┌─ Provided data

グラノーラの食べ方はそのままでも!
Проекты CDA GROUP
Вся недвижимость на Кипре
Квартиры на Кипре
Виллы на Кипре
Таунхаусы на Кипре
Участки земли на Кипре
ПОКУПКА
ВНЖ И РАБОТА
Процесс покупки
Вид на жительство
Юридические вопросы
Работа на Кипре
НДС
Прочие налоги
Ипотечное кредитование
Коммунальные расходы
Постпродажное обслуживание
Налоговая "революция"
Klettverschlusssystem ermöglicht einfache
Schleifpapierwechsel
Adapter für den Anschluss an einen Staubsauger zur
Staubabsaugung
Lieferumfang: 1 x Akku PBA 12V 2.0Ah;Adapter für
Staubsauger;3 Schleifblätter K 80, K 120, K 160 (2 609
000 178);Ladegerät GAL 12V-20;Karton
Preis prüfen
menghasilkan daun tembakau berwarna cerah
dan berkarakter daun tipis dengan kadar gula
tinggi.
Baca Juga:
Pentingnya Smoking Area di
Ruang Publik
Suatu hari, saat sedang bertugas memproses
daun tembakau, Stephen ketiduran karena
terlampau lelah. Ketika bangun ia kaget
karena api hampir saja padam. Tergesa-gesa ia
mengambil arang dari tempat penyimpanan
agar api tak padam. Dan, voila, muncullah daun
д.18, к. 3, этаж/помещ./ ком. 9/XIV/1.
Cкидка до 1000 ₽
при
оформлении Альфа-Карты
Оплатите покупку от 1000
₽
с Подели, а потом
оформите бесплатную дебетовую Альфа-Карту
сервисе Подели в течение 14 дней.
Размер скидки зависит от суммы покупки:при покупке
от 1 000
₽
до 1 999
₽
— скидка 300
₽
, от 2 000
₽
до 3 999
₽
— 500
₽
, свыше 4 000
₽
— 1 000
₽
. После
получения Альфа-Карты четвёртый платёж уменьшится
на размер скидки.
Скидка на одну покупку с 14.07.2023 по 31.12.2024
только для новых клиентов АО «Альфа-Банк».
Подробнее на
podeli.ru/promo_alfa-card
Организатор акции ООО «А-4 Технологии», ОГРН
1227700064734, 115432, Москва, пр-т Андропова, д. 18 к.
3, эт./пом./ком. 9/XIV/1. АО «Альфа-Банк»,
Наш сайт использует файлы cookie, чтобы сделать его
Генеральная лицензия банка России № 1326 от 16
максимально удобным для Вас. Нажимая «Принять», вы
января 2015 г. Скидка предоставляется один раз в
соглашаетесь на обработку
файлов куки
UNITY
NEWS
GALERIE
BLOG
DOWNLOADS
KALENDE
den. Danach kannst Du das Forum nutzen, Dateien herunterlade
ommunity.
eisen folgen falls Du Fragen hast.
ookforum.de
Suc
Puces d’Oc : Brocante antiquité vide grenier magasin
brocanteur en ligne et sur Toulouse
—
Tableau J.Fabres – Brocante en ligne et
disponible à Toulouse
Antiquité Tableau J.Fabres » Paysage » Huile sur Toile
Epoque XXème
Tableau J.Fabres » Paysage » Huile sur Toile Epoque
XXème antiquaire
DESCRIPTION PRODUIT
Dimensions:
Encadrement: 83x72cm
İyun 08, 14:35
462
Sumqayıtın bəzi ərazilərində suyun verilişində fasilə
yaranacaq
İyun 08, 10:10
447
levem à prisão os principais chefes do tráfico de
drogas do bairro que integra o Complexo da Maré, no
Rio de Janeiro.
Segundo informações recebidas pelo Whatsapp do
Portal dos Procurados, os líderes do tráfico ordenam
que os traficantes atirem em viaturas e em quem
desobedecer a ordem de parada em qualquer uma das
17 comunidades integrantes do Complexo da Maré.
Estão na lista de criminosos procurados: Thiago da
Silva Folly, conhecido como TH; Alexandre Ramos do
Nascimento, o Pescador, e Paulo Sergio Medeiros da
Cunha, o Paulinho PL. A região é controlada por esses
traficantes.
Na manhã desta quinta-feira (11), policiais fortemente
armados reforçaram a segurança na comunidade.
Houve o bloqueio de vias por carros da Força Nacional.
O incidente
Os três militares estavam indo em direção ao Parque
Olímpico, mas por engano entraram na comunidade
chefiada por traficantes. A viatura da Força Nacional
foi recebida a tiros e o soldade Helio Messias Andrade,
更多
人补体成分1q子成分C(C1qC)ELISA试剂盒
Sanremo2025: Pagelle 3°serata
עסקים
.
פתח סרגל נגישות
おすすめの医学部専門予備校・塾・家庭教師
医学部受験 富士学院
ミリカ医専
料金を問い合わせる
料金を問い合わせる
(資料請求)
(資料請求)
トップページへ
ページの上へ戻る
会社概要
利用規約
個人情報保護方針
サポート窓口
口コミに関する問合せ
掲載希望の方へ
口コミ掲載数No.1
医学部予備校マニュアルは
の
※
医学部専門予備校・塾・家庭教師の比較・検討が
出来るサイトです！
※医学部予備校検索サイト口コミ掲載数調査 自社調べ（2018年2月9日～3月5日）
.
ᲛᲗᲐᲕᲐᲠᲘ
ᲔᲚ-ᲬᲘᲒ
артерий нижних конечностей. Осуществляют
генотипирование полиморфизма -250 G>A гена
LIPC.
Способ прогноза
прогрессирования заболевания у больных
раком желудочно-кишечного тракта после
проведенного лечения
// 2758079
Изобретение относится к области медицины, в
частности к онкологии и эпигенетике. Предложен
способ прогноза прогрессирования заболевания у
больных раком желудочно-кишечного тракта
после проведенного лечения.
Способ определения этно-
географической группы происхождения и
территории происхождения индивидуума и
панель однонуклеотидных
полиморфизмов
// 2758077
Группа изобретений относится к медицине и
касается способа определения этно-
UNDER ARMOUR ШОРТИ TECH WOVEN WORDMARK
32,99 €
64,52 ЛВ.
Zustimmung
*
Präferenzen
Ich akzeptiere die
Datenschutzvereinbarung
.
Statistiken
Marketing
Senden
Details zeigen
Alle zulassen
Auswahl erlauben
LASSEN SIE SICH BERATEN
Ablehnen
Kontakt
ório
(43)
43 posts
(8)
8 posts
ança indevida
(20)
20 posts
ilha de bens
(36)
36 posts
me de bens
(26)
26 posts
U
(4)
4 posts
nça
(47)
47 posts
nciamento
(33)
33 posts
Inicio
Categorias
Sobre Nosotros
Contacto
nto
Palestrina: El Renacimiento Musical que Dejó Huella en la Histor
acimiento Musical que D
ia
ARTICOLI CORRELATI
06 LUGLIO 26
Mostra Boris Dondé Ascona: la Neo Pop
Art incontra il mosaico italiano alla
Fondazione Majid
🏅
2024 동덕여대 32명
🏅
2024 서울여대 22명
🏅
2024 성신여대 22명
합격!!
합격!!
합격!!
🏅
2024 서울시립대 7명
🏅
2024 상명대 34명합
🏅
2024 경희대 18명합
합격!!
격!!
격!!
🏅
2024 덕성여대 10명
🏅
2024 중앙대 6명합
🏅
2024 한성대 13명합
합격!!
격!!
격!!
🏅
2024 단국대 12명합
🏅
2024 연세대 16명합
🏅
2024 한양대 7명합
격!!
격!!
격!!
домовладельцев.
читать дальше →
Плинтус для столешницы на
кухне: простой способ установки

└─

Reproduce every line of the listing above, word for word and in the same order.

グラノーラの食べ方はそのままでも!
Проекты CDA GROUP
Вся недвижимость на Кипре
Квартиры на Кипре
Виллы на Кипре
Таунхаусы на Кипре
Участки земли на Кипре
ПОКУПКА
ВНЖ И РАБОТА
Процесс покупки
Вид на жительство
Юридические вопросы
Работа на Кипре
НДС
Прочие налоги
Ипотечное кредитование
Коммунальные расходы
Постпродажное обслуживание
Налоговая "революция"
Klettverschlusssystem ermöglicht einfache
Schleifpapierwechsel
Adapter für den Anschluss an einen Staubsauger zur
Staubabsaugung
Lieferumfang: 1 x Akku PBA 12V 2.0Ah;Adapter für
Staubsauger;3 Schleifblätter K 80, K 120, K 160 (2 609
000 178);Ladegerät GAL 12V-20;Karton
Preis prüfen
menghasilkan daun tembakau berwarna cerah
dan berkarakter daun tipis dengan kadar gula
tinggi.
Baca Juga:
Pentingnya Smoking Area di
Ruang Publik
Suatu hari, saat sedang bertugas memproses
daun tembakau, Stephen ketiduran karena
terlampau lelah. Ketika bangun ia kaget
karena api hampir saja padam. Tergesa-gesa ia
mengambil arang dari tempat penyimpanan
agar api tak padam. Dan, voila, muncullah daun
д.18, к. 3, этаж/помещ./ ком. 9/XIV/1.
Cкидка до 1000 ₽
при
оформлении Альфа-Карты
Оплатите покупку от 1000
₽
с Подели, а потом
оформите бесплатную дебетовую Альфа-Карту
сервисе Подели в течение 14 дней.
Размер скидки зависит от суммы покупки:при покупке
от 1 000
₽
до 1 999
₽
— скидка 300
₽
, от 2 000
₽
до 3 999
₽
— 500
₽
, свыше 4 000
₽
— 1 000
₽
. После
получения Альфа-Карты четвёртый платёж уменьшится
на размер скидки.
Скидка на одну покупку с 14.07.2023 по 31.12.2024
только для новых клиентов АО «Альфа-Банк».
Подробнее на
podeli.ru/promo_alfa-card
Организатор акции ООО «А-4 Технологии», ОГРН
1227700064734, 115432, Москва, пр-т Андропова, д. 18 к.
3, эт./пом./ком. 9/XIV/1. АО «Альфа-Банк»,
Наш сайт использует файлы cookie, чтобы сделать его
Генеральная лицензия банка России № 1326 от 16
максимально удобным для Вас. Нажимая «Принять», вы
января 2015 г. Скидка предоставляется один раз в
соглашаетесь на обработку
файлов куки
UNITY
NEWS
GALERIE
BLOG
DOWNLOADS
KALENDE
den. Danach kannst Du das Forum nutzen, Dateien herunterlade
ommunity.
eisen folgen falls Du Fragen hast.
ookforum.de
Suc
Puces d’Oc : Brocante antiquité vide grenier magasin
brocanteur en ligne et sur Toulouse
—
Tableau J.Fabres – Brocante en ligne et
disponible à Toulouse
Antiquité Tableau J.Fabres » Paysage » Huile sur Toile
Epoque XXème
Tableau J.Fabres » Paysage » Huile sur Toile Epoque
XXème antiquaire
DESCRIPTION PRODUIT
Dimensions:
Encadrement: 83x72cm
İyun 08, 14:35
462
Sumqayıtın bəzi ərazilərində suyun verilişində fasilə
yaranacaq
İyun 08, 10:10
447
levem à prisão os principais chefes do tráfico de
drogas do bairro que integra o Complexo da Maré, no
Rio de Janeiro.
Segundo informações recebidas pelo Whatsapp do
Portal dos Procurados, os líderes do tráfico ordenam
que os traficantes atirem em viaturas e em quem
desobedecer a ordem de parada em qualquer uma das
17 comunidades integrantes do Complexo da Maré.
Estão na lista de criminosos procurados: Thiago da
Silva Folly, conhecido como TH; Alexandre Ramos do
Nascimento, o Pescador, e Paulo Sergio Medeiros da
Cunha, o Paulinho PL. A região é controlada por esses
traficantes.
Na manhã desta quinta-feira (11), policiais fortemente
armados reforçaram a segurança na comunidade.
Houve o bloqueio de vias por carros da Força Nacional.
O incidente
Os três militares estavam indo em direção ao Parque
Olímpico, mas por engano entraram na comunidade
chefiada por traficantes. A viatura da Força Nacional
foi recebida a tiros e o soldade Helio Messias Andrade,
更多
人补体成分1q子成分C(C1qC)ELISA试剂盒
Sanremo2025: Pagelle 3°serata
עסקים
.
פתח סרגל נגישות
おすすめの医学部専門予備校・塾・家庭教師
医学部受験 富士学院
ミリカ医専
料金を問い合わせる
料金を問い合わせる
(資料請求)
(資料請求)
トップページへ
ページの上へ戻る
会社概要
利用規約
個人情報保護方針
サポート窓口
口コミに関する問合せ
掲載希望の方へ
口コミ掲載数No.1
医学部予備校マニュアルは
の
※
医学部専門予備校・塾・家庭教師の比較・検討が
出来るサイトです！
※医学部予備校検索サイト口コミ掲載数調査 自社調べ（2018年2月9日～3月5日）
.
ᲛᲗᲐᲕᲐᲠᲘ
ᲔᲚ-ᲬᲘᲒ
артерий нижних конечностей. Осуществляют
генотипирование полиморфизма -250 G>A гена
LIPC.
Способ прогноза
прогрессирования заболевания у больных
раком желудочно-кишечного тракта после
проведенного лечения
// 2758079
Изобретение относится к области медицины, в
частности к онкологии и эпигенетике. Предложен
способ прогноза прогрессирования заболевания у
больных раком желудочно-кишечного тракта
после проведенного лечения.
Способ определения этно-
географической группы происхождения и
территории происхождения индивидуума и
панель однонуклеотидных
полиморфизмов
// 2758077
Группа изобретений относится к медицине и
касается способа определения этно-
UNDER ARMOUR ШОРТИ TECH WOVEN WORDMARK
32,99 €
64,52 ЛВ.
Zustimmung
*
Präferenzen
Ich akzeptiere die
Datenschutzvereinbarung
.
Statistiken
Marketing
Senden
Details zeigen
Alle zulassen
Auswahl erlauben
LASSEN SIE SICH BERATEN
Ablehnen
Kontakt
ório
(43)
43 posts
(8)
8 posts
ança indevida
(20)
20 posts
ilha de bens
(36)
36 posts
me de bens
(26)
26 posts
U
(4)
4 posts
nça
(47)
47 posts
nciamento
(33)
33 posts
Inicio
Categorias
Sobre Nosotros
Contacto
nto
Palestrina: El Renacimiento Musical que Dejó Huella en la Histor
acimiento Musical que D
ia
ARTICOLI CORRELATI
06 LUGLIO 26
Mostra Boris Dondé Ascona: la Neo Pop
Art incontra il mosaico italiano alla
Fondazione Majid
🏅
2024 동덕여대 32명
🏅
2024 서울여대 22명
🏅
2024 성신여대 22명
합격!!
합격!!
합격!!
🏅
2024 서울시립대 7명
🏅
2024 상명대 34명합
🏅
2024 경희대 18명합
합격!!
격!!
격!!
🏅
2024 덕성여대 10명
🏅
2024 중앙대 6명합
🏅
2024 한성대 13명합
합격!!
격!!
격!!
🏅
2024 단국대 12명합
🏅
2024 연세대 16명합
🏅
2024 한양대 7명합
격!!
격!!
격!!
домовладельцев.
читать дальше →
Плинтус для столешницы на
кухне: простой способ установки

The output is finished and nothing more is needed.